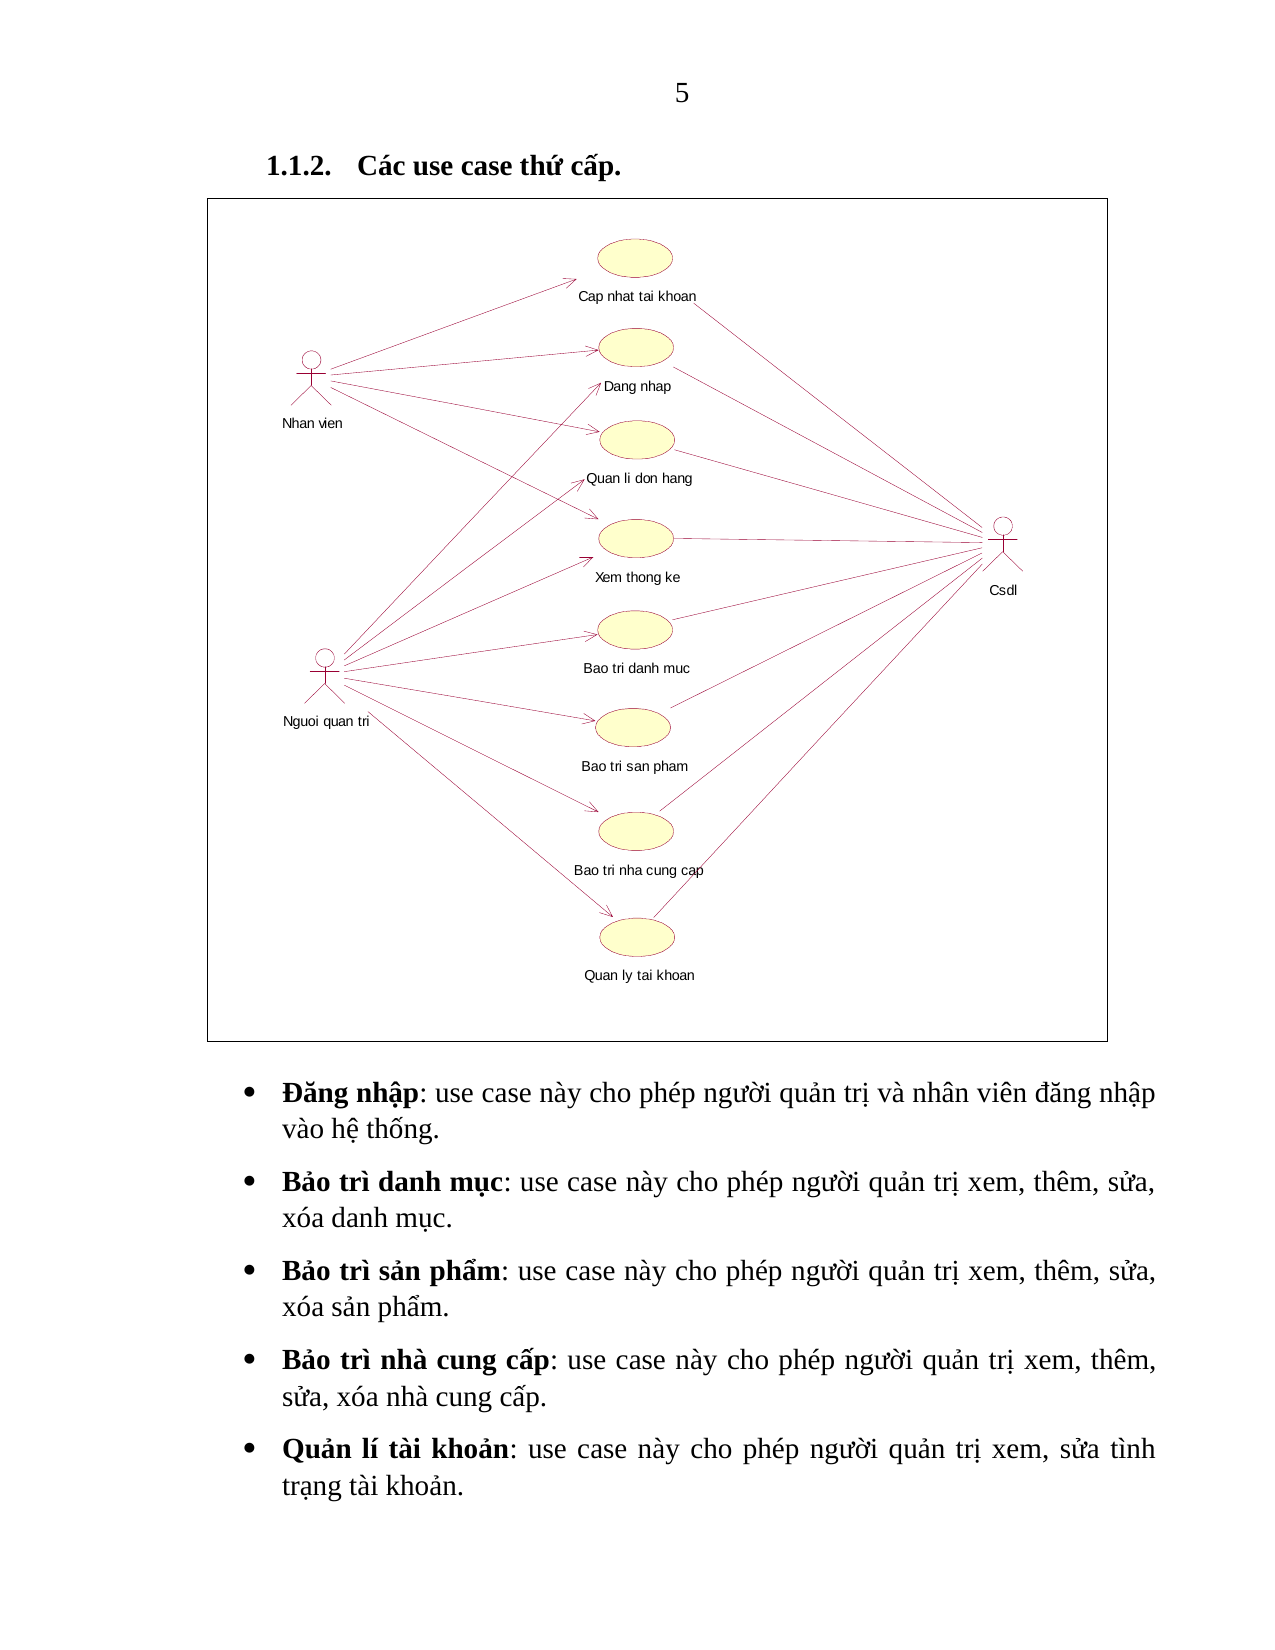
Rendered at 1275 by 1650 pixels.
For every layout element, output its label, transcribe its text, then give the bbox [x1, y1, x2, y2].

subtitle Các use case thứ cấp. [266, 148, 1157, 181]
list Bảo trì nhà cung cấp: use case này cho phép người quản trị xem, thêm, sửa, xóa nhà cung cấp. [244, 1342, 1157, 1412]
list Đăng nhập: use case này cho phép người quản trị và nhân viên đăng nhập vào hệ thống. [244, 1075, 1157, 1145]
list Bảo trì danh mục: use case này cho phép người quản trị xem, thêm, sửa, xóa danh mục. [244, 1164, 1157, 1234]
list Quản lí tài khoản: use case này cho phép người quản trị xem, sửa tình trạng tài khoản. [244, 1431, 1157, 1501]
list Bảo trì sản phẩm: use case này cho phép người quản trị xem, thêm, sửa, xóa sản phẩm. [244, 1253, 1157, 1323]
□ □ □ □
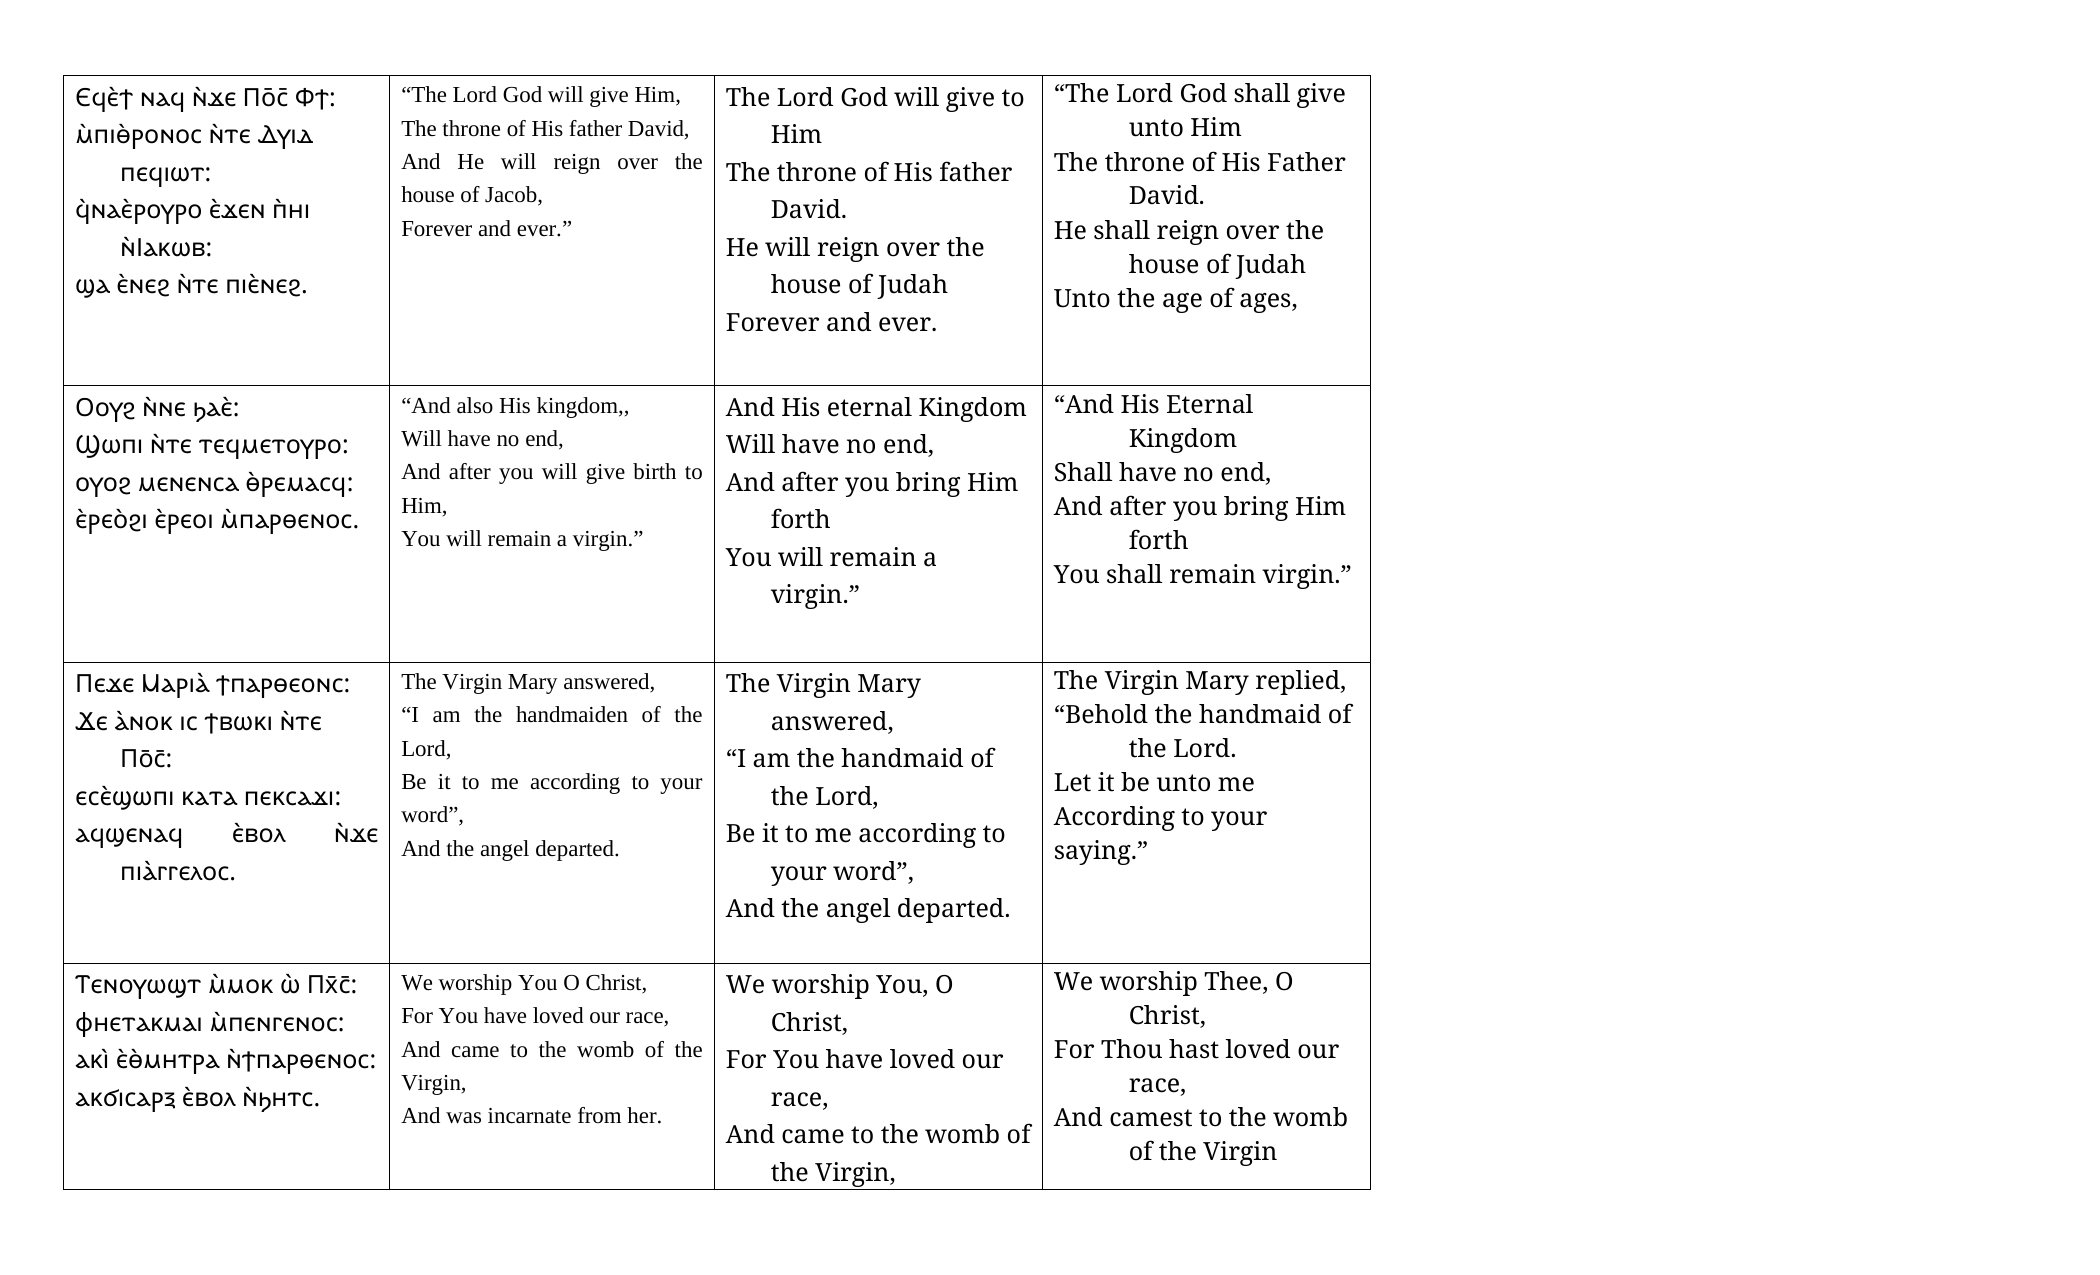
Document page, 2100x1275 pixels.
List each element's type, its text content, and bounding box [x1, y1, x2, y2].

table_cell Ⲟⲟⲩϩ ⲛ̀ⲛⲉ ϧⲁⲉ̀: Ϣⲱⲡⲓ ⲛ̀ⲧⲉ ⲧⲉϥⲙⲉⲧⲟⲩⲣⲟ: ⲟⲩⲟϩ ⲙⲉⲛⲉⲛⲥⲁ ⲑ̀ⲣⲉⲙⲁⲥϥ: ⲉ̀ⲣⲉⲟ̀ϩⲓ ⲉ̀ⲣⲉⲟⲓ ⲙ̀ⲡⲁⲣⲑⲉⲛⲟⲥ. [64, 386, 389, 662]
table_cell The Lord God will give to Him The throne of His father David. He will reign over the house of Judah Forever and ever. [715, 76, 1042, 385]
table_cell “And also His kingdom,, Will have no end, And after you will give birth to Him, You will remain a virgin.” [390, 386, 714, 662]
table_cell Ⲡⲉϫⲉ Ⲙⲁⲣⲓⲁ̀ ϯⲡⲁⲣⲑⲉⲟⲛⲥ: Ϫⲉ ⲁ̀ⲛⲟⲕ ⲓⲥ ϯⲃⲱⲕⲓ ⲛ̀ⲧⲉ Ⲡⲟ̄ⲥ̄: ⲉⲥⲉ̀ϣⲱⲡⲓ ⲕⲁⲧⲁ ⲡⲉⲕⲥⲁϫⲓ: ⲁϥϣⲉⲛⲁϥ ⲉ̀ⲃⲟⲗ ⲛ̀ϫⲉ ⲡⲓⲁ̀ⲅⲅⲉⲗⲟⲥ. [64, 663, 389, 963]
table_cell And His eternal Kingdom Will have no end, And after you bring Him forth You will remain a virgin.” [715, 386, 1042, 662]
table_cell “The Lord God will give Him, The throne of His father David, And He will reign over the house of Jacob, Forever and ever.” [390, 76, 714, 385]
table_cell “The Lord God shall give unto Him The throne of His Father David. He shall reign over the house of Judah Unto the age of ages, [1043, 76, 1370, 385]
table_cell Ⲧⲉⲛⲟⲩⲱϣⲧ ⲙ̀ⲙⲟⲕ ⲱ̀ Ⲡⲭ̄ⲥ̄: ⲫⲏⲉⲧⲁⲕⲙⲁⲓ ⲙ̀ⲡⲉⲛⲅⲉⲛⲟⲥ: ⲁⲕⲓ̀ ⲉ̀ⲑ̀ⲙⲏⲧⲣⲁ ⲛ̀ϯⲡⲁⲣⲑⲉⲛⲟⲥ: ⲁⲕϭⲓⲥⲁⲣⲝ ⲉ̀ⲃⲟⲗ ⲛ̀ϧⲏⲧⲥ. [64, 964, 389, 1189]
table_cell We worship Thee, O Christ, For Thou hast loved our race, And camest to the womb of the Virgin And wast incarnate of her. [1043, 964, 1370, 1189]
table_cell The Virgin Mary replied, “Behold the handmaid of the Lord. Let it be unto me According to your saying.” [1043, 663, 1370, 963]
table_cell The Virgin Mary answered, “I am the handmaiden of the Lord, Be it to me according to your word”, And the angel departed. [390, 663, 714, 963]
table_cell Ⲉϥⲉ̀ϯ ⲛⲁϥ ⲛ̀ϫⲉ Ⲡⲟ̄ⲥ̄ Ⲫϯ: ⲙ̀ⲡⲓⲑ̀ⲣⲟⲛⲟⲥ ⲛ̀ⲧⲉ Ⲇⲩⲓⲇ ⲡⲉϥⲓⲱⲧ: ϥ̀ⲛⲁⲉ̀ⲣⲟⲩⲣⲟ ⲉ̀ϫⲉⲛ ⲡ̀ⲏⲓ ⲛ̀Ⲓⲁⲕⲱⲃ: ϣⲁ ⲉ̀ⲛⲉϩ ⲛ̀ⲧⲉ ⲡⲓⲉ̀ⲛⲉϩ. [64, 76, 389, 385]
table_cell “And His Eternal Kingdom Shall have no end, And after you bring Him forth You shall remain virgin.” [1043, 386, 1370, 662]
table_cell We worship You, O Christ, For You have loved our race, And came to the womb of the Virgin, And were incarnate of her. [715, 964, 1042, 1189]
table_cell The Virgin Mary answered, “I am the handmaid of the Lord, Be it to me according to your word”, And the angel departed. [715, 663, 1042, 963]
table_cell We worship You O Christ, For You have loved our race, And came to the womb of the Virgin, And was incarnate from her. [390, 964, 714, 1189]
□ □ □ □
[What to do] Collect, from the material above, every line containing the word "pixels".

[Answer to the exercise]
Rendered at 1275 by 1650 pixels.
Document page, 2100x1275 pixels.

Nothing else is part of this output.